Task statement: If a line in the listing below contains "della", return that line.

####################

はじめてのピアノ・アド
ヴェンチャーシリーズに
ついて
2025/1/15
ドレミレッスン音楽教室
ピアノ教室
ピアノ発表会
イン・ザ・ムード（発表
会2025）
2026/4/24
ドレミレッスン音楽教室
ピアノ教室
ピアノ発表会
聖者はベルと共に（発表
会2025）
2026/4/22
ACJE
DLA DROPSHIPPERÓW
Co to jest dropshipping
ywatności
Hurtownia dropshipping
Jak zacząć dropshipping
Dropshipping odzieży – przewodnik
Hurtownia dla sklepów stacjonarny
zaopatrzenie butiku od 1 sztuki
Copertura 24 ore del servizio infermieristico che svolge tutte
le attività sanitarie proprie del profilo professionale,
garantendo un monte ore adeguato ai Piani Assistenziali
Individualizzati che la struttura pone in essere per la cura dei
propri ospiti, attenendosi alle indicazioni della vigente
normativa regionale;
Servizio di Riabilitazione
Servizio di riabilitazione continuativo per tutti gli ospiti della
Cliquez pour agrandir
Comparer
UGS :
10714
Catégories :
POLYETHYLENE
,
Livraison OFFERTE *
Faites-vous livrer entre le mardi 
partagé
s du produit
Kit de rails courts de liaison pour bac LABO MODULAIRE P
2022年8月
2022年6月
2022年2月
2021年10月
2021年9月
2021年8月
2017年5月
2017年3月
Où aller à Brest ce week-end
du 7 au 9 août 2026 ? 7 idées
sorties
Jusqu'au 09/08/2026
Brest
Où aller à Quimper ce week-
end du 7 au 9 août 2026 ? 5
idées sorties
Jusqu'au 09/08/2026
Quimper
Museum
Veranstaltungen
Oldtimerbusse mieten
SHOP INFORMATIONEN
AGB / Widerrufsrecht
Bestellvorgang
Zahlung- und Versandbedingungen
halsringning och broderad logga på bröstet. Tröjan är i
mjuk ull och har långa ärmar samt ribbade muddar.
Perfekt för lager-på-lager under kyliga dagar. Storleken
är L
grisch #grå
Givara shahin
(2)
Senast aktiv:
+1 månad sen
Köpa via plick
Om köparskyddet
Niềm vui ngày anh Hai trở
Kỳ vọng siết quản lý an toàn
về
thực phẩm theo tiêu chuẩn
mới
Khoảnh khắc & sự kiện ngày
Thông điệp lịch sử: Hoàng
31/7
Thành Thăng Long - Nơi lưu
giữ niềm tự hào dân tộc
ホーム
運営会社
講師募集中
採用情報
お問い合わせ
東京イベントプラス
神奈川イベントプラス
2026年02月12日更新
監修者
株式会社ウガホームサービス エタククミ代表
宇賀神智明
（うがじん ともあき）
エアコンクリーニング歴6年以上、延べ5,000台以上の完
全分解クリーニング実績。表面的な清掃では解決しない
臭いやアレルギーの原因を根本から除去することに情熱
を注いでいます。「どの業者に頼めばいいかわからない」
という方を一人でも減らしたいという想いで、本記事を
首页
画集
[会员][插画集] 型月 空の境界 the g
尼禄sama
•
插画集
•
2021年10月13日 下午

####################

Answer box:
propri ospiti, attenendosi alle indicazioni della vigente
Servizio di riabilitazione continuativo per tutti gli ospiti della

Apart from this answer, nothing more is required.